Spend time tuning your thresholds. Join the plugin's Discord, look at configs from similar servers, and test against real players. A few hours of config work upfront saves weeks of moderation time later.

Stop Relying on IP Bans

IP banning is almost useless against determined cheaters. Mobile data, VPNs, and shared household IPs mean you'll ban the wrong person just as often as the right one. The only reliable identifier is the Minecraft account UUID - it's tied to a paid account and requires real money to change.

UUID-based bans combined with alt account detection are the standard for serious servers. When a new account shares IP history with a banned player, you can flag or auto-block them before they cause trouble. This is the core of how modern ban networks operate.

Connect to a Shared Ban Network

Your server's ban list is only as strong as your own moderation history. A cheater who has been banned from ten other servers arrives on yours with a clean record unless you're connected to a shared intelligence network.

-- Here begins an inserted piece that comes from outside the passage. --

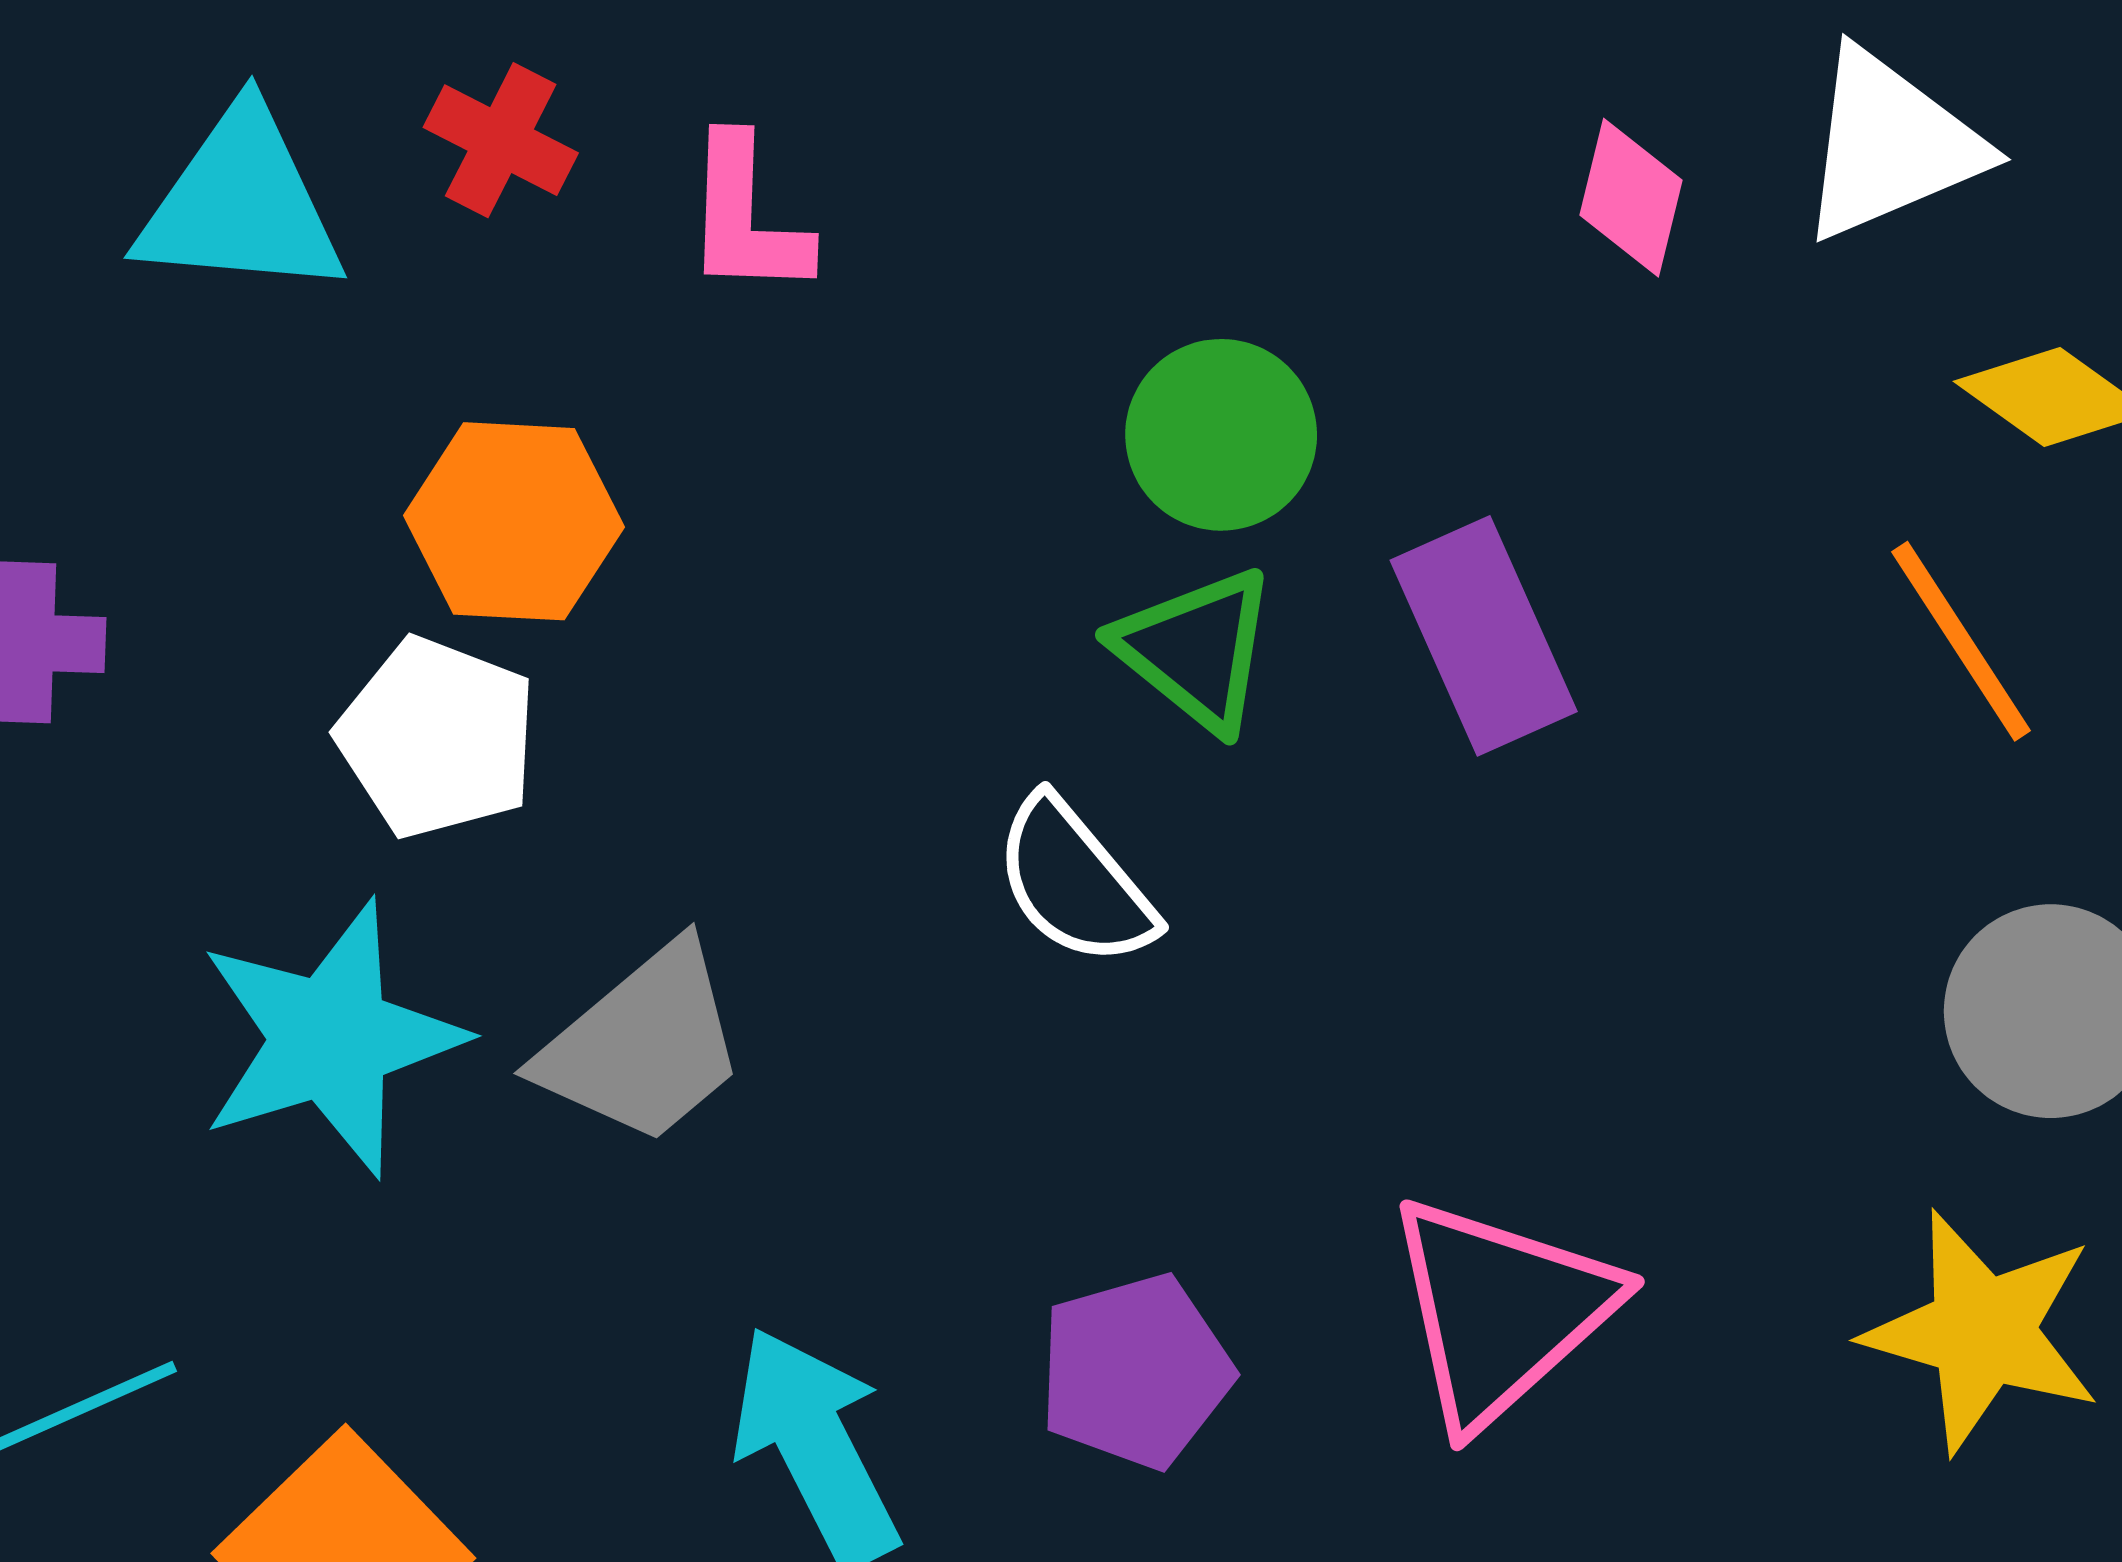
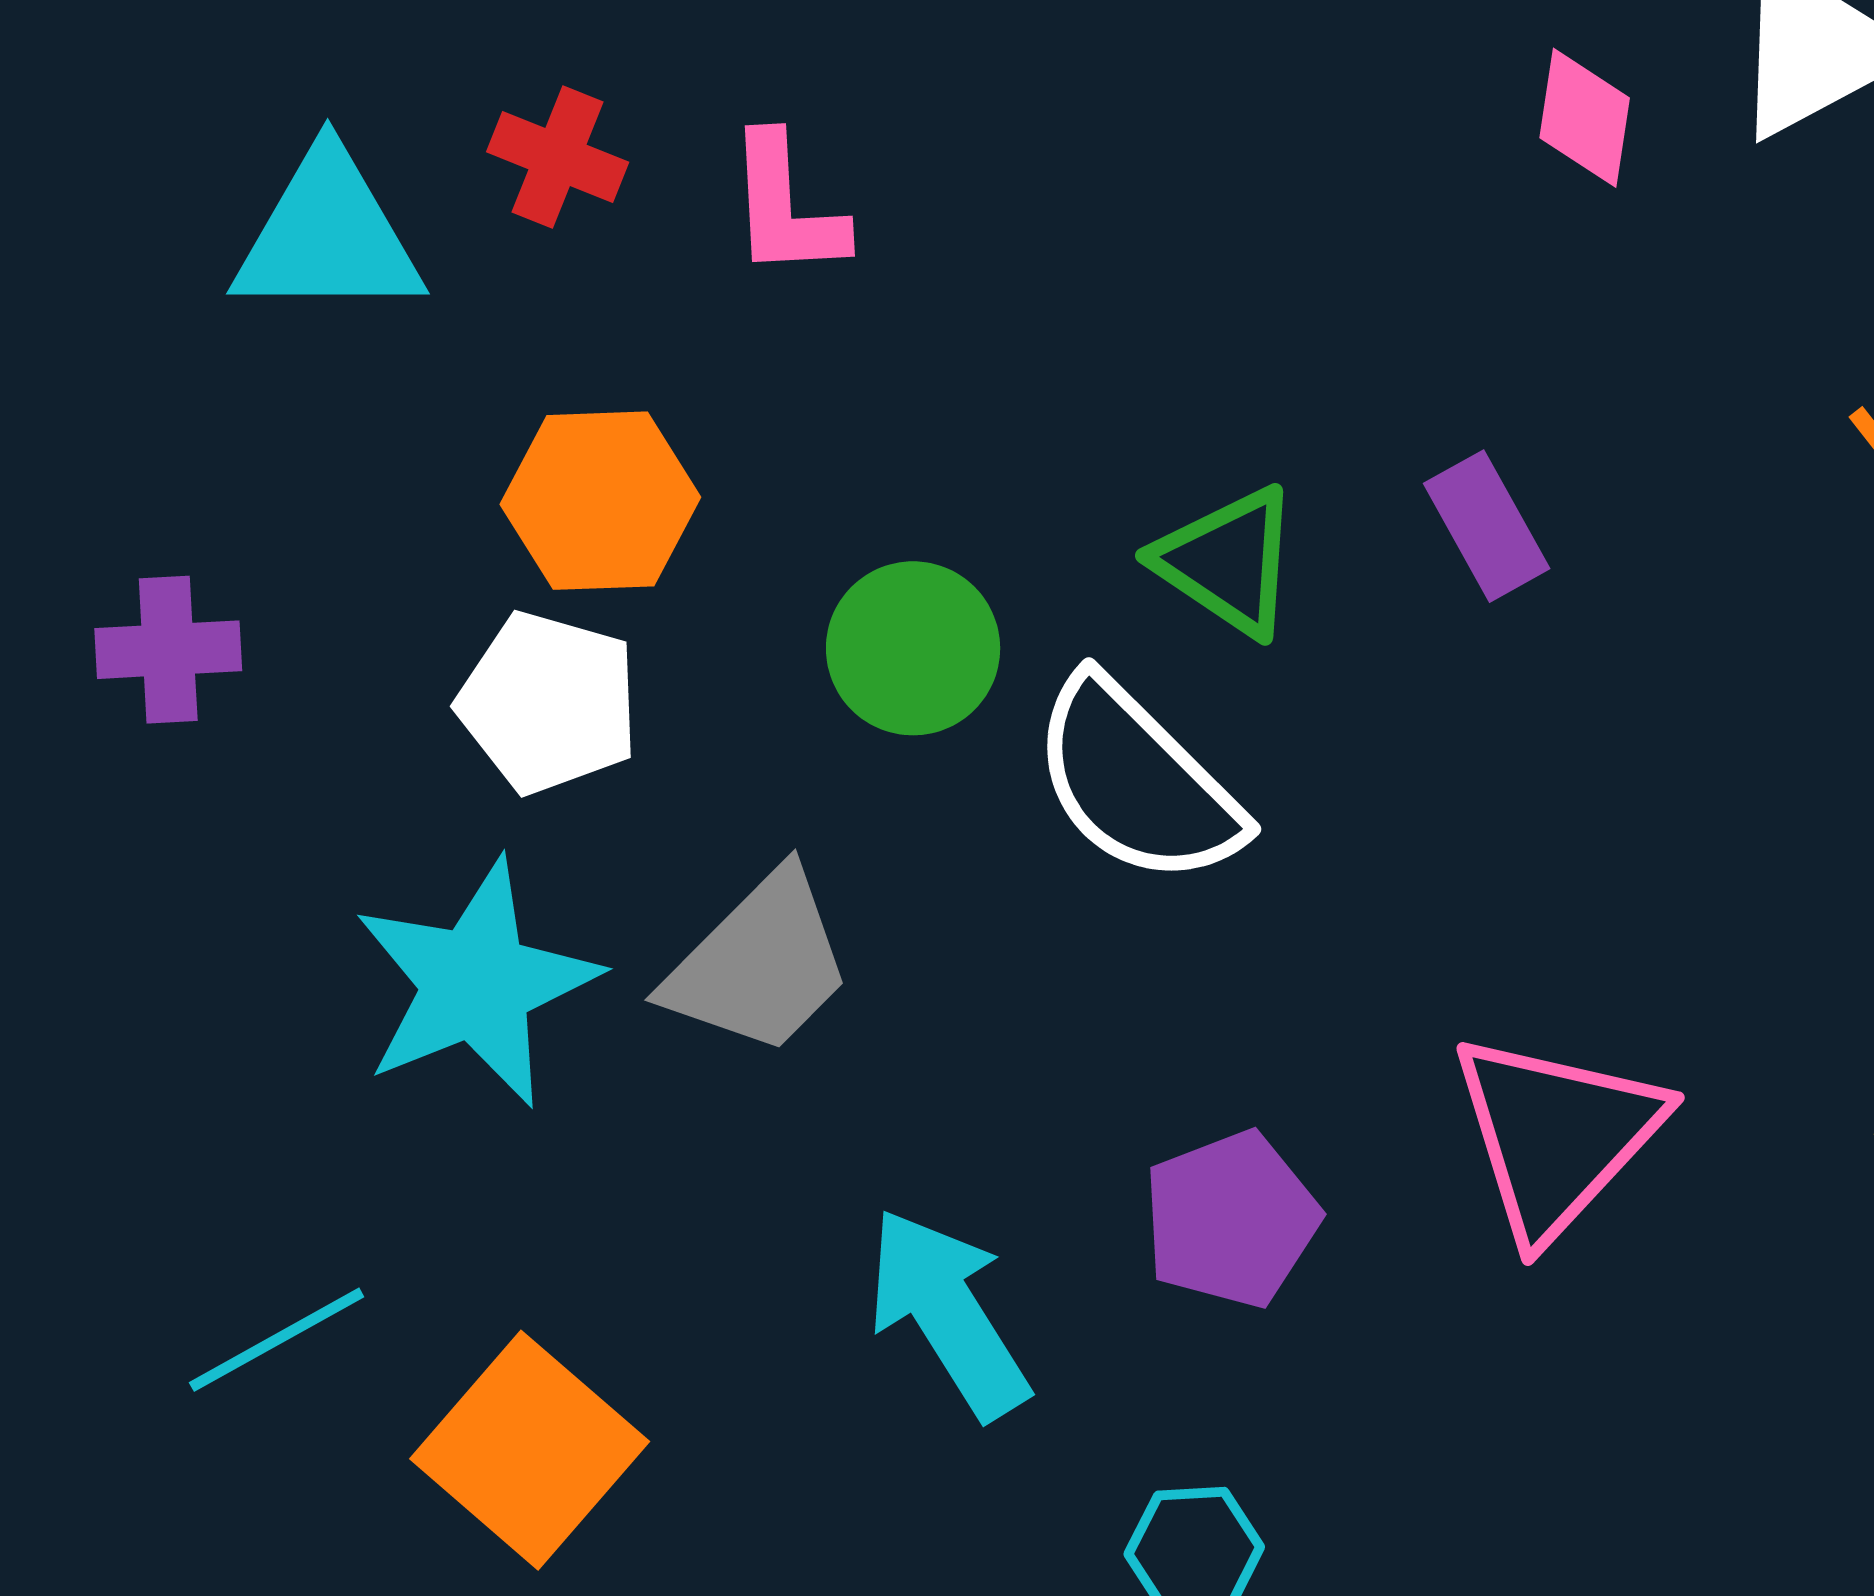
green circle: (1221, 435) -> (913, 648), moved
purple rectangle: (1484, 636) -> (1487, 526), size x0.7
white semicircle: (1074, 882) -> (1136, 782), size x1.4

A shared ban network like Warden Guard connects servers so that when a serious cheater gets banned in one place, every connected server gets that information. You control what level of ban triggers automatic enforcement - most servers set automatic enforcement at Level 2 (Serious) or Level 3 (Severe) and let moderators review Level 1 cases manually.

Train Your Moderation Team

Plugins handle a lot, but not everything. Good moderators know how to spectate suspicious players without being detected, how to read kill logs for abnormal patterns, and how to gather evidence that holds up when a player disputes a ban. Clear guidelines for what level of certainty is required before banning are essential - and so is a structured appeal process for when mistakes happen.